* _GIVEN INFORMATION_:
+--

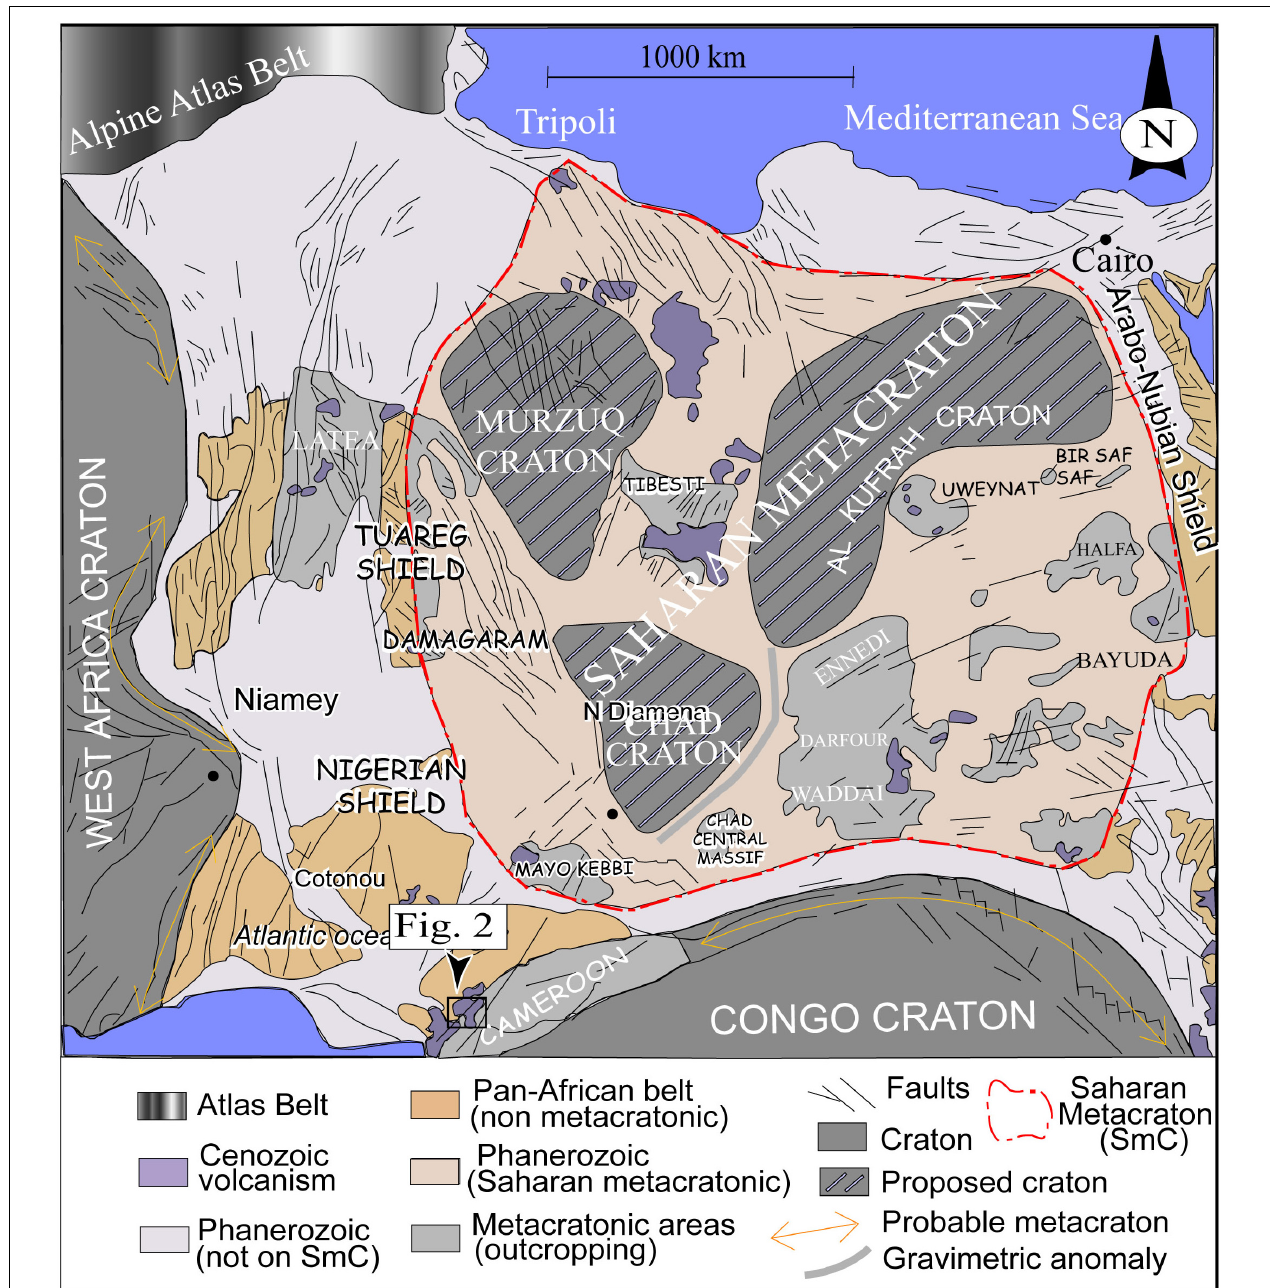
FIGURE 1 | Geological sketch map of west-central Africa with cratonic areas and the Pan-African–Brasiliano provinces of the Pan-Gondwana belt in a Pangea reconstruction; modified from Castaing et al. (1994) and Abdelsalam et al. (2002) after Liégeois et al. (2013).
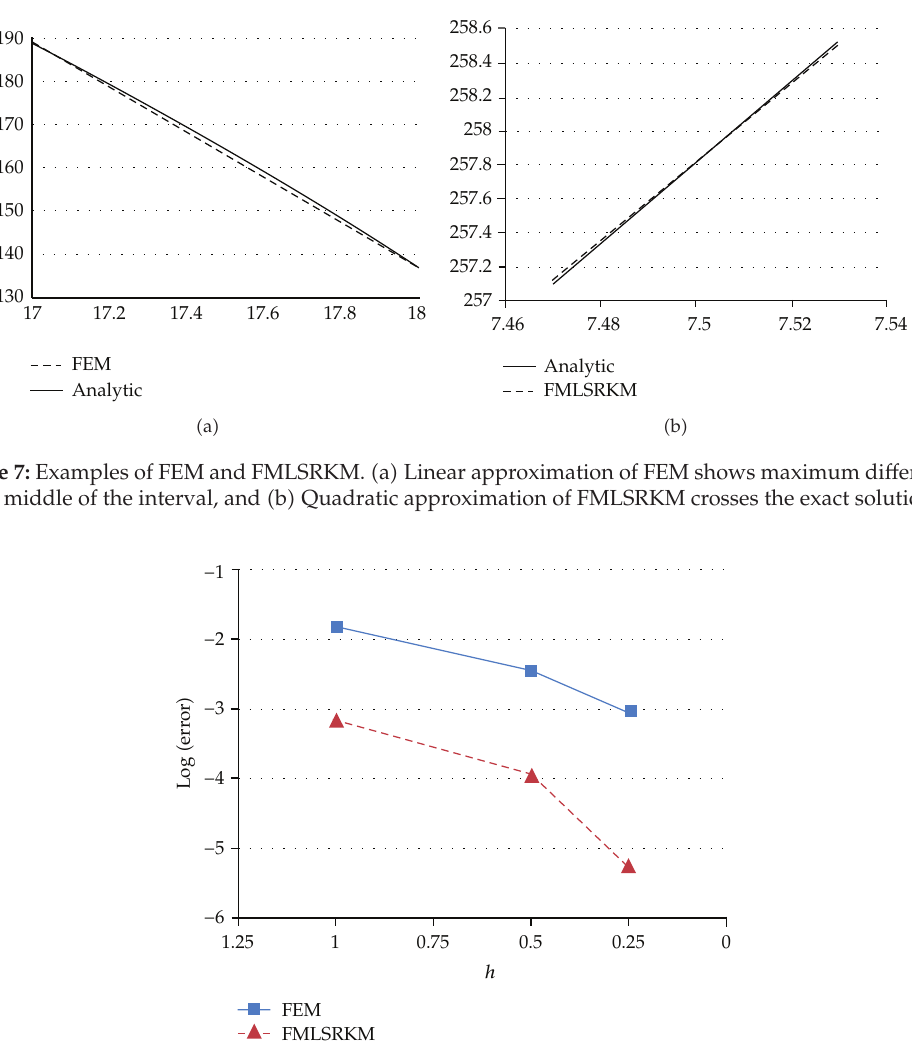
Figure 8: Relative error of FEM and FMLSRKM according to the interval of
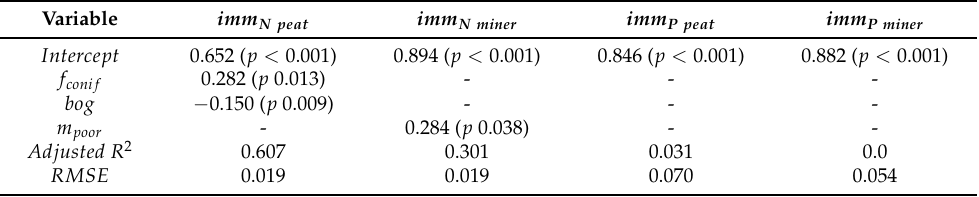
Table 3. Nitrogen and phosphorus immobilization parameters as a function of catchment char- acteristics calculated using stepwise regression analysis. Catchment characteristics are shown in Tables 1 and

+--

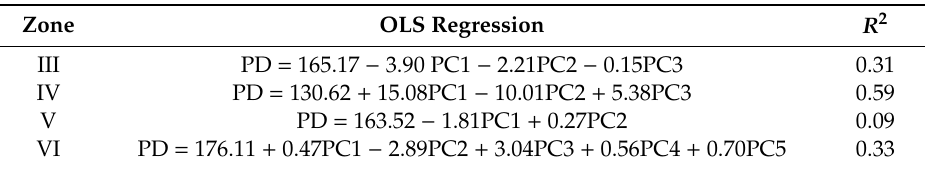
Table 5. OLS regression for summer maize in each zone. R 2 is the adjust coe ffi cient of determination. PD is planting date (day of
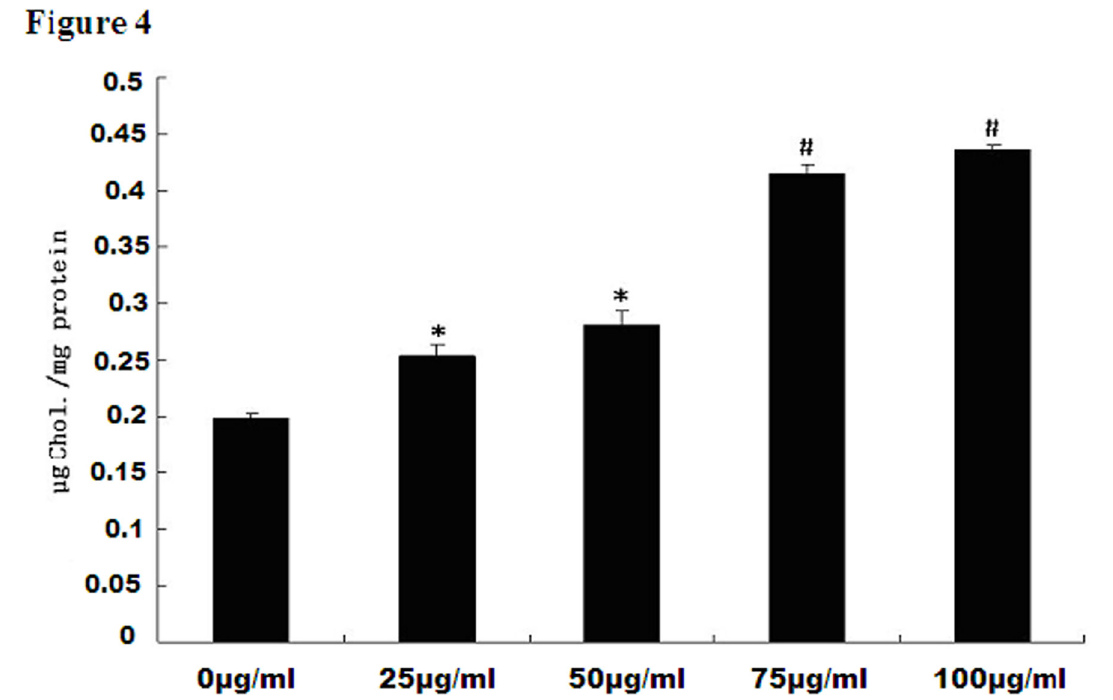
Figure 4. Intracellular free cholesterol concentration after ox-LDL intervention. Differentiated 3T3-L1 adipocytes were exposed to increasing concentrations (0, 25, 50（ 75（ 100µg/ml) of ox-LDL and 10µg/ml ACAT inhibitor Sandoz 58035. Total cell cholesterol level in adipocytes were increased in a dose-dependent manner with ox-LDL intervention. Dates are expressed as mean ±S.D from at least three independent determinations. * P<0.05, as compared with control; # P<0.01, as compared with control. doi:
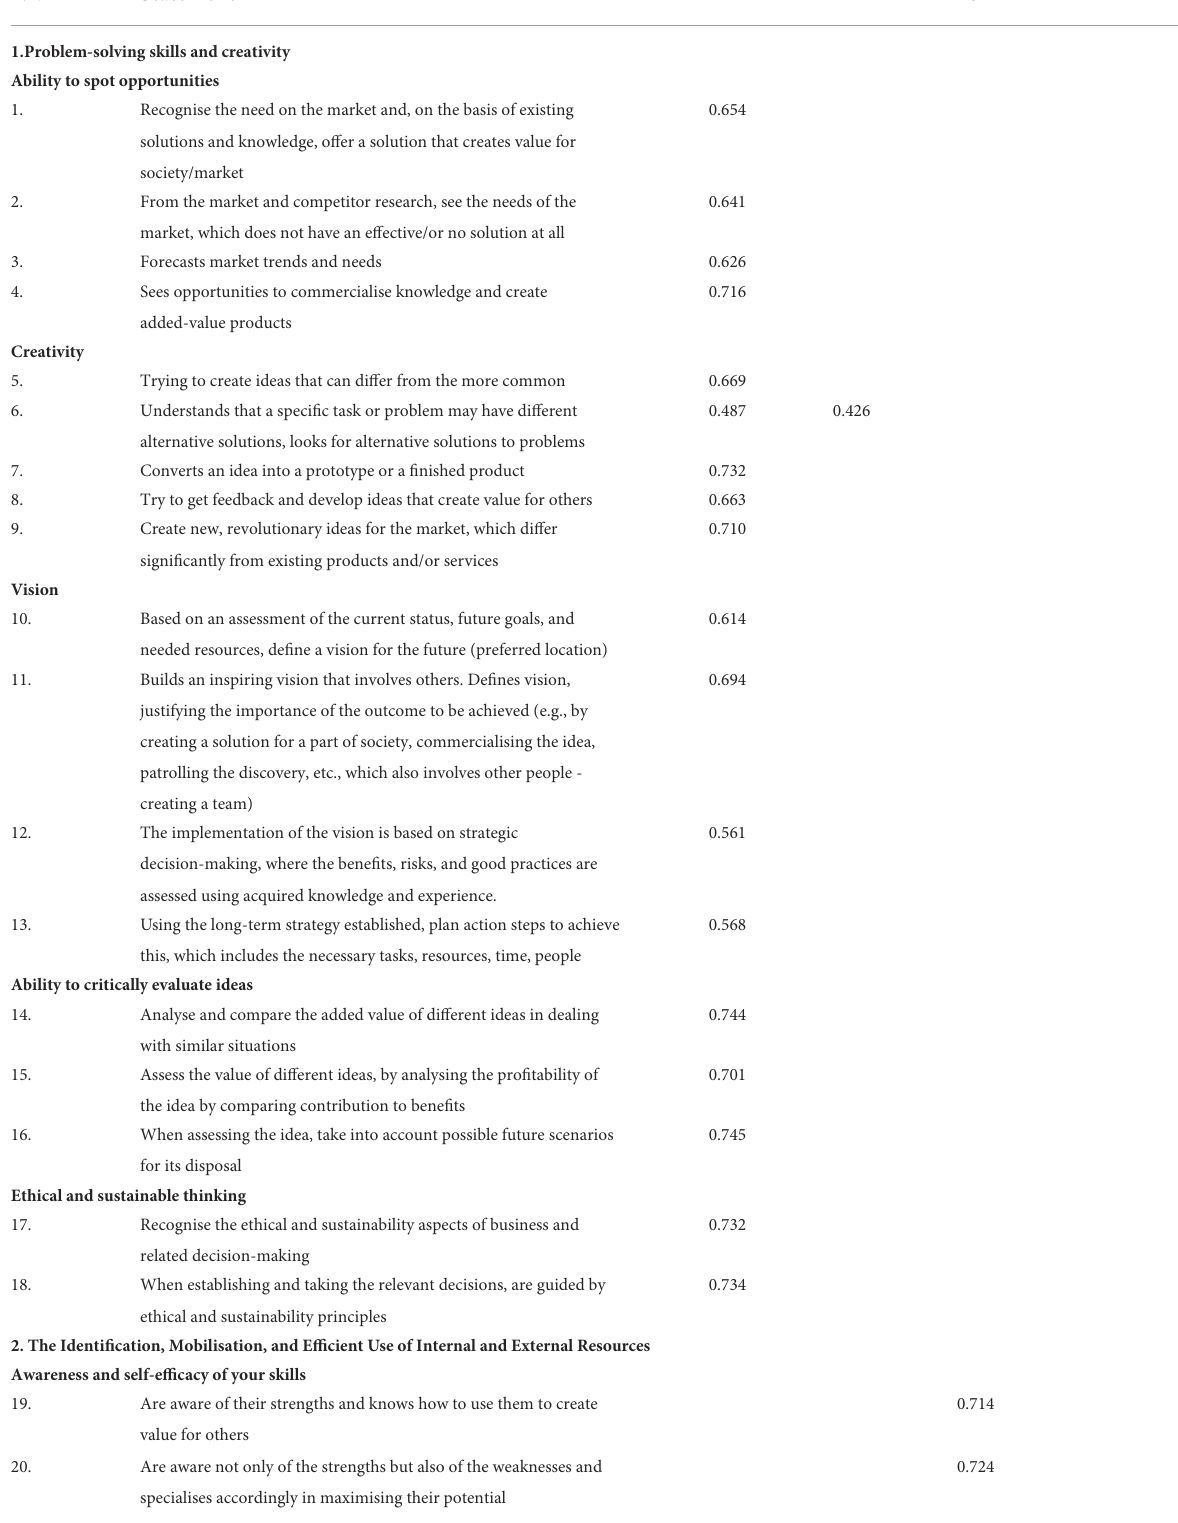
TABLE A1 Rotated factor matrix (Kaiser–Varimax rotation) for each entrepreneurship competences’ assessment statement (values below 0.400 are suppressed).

+--

Copy word for word only the lines above from the one with "FIGURE 1 | Geological" through the one with "Table 3. Nitrogen". Leave pictures out.

* _RESPONSE AREA_:
FIGURE 1 | Geological sketch map of west-central Africa with cratonic areas and the Pan-African–Brasiliano provinces of the Pan-Gondwana belt in a Pangea reconstruction; modified from Castaing et al. (1994) and Abdelsalam et al. (2002) after Liégeois et al. (2013).
Figure 8: Relative error of FEM and FMLSRKM according to the interval of
Table 3. Nitrogen and phosphorus immobilization parameters as a function of catchment char- acteristics calculated using stepwise regression analysis. Catchment characteristics are shown in Tables 1 and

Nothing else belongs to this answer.